According to Proofpoint, the new module appeared on June 6, 2022 and attacks Chrome exclusively, passing the collected information to the control servers (different from those that usually use the map stealing module and the downloader module).Let me remind you that we wrote that Emotet compromised more than 4 million mailboxes.
It’s also worth noting that a week ago, Emotet began using Windows Shortcut (.LNK) files to execute PowerShell commands to infect victim systems, deprecating Microsoft Office macros, which have been disabled by default since early April 2022.
Let me remind you that in January last year, Europol, the FBI and law enforcement agencies in many countries of the world, including Canada, the Netherlands, France, Germany, Lithuania, the UK and Ukraine, conducted a large-scale coordinated operation to eliminate Emotet; preparation for the operation lasted two years.
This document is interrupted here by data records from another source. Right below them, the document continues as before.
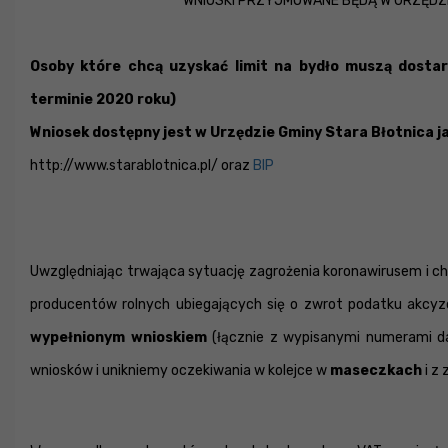
WNIOSKI PRZYJMOWANE BĘDĄ W URZĘDZI
Osoby które chcą uzyskać limit na bydło muszą dostar
terminie 2020 roku)
Wniosek dostępny jest w Urzędzie Gminy Stara Błotnica j
http://www.starablotnica.pl/ oraz
BIP
Uwzględniając trwająca sytuację zagrożenia koronawirusem i ch
producentów rolnych ubiegających się o zwrot podatku akcyz
wypełnionym wnioskiem
(łącznie z wypisanymi numerami da
wniosków i unikniemy oczekiwania w kolejce w
maseczkach
i z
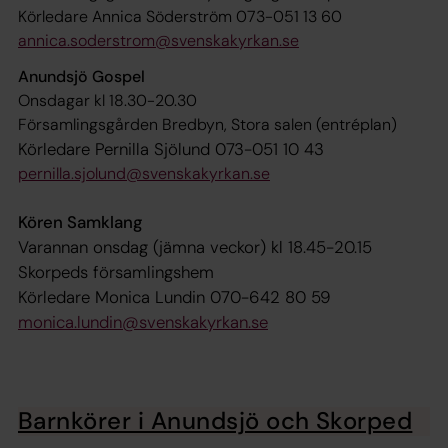
Körledare Annica Söderström 073-051 13 60
annica.soderstrom@svenskakyrkan.se
Anundsjö Gospel
Onsdagar kl 18.30-20.30
Församlingsgården Bredbyn, Stora salen (entréplan)
Körledare Pernilla Sjölund 073-051 10 43
pernilla.sjolund@svenskakyrkan.se
Kören Samklang
Varannan onsdag (jämna veckor) kl 18.45-20.15
Skorpeds församlingshem
Körledare Monica Lundin 070-642 80 59
monica.lundin@svenskakyrkan.se
Barnkörer i Anundsjö och Skorped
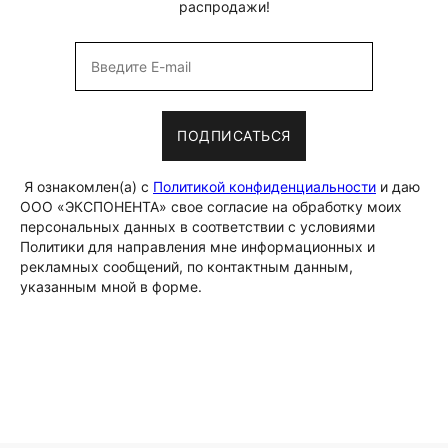
распродажи!
ПОДПИСАТЬСЯ
Я ознакомлен(а) с
Политикой конфиденциальности
и даю
ООО «ЭКСПОНЕНТА» свое согласие на обработку моих
персональных данных в соответствии с условиями
Политики для направления мне информационных и
рекламных сообщений, по контактным данным,
указанным мной в форме.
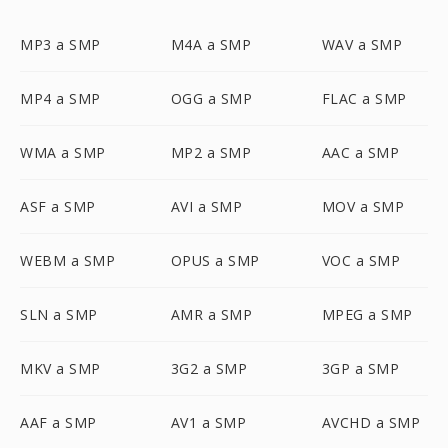
MP3 a SMP
M4A a SMP
WAV a SMP
MP4 a SMP
OGG a SMP
FLAC a SMP
WMA a SMP
MP2 a SMP
AAC a SMP
ASF a SMP
AVI a SMP
MOV a SMP
WEBM a SMP
OPUS a SMP
VOC a SMP
SLN a SMP
AMR a SMP
MPEG a SMP
MKV a SMP
3G2 a SMP
3GP a SMP
AAF a SMP
AV1 a SMP
AVCHD a SMP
Then law enforcement officers managed to seize control over the botnet infrastructure, disrupting its operation. As a result, criminals lost the ability to use hacked machines, and the malware stopped spreading to new targets.
However, at the end of 2021, ten months after this operation, the researchers again discovered malware activity.
Since then, the malware has gradually gained momentum, and ESET recently reported that in March and April 2022, the number of Emotet detections increased by 100 times. Analysts recorded an increase of more than 11,000% during the first four months of the year (compared to the period from September to December 2021).
History of Emotet
Emotet appeared back in 2014, but only in recent years it has become one of the most active threats among malware.
The malware was distributed mainly through email spam, through malicious Word, Excel documents, and so on. Such emails could be disguised as invoices, waybills, account security warnings, invitations to a party, or as information about the spread of the coronavirus. In a word, hackers closely followed global trends and constantly improved bait emails.
Although Emotet once started out as a classic banking Trojan, the threat has since evolved into a powerful downloader with many modules, and its operators have begun to actively cooperate with other criminal groups.
Having penetrated the victim’s system, Emotet used the infected machine to send spam further, and also installed a variety of additional malware on the device. Often these were bankers such as TrickBot, miners, infostealers, as well as cryptographers like Ryuk, Conti, ProLock.
Europol called Emotet “the most dangerous malware in the world” and also “one of the most prominent botnets of the last decade.”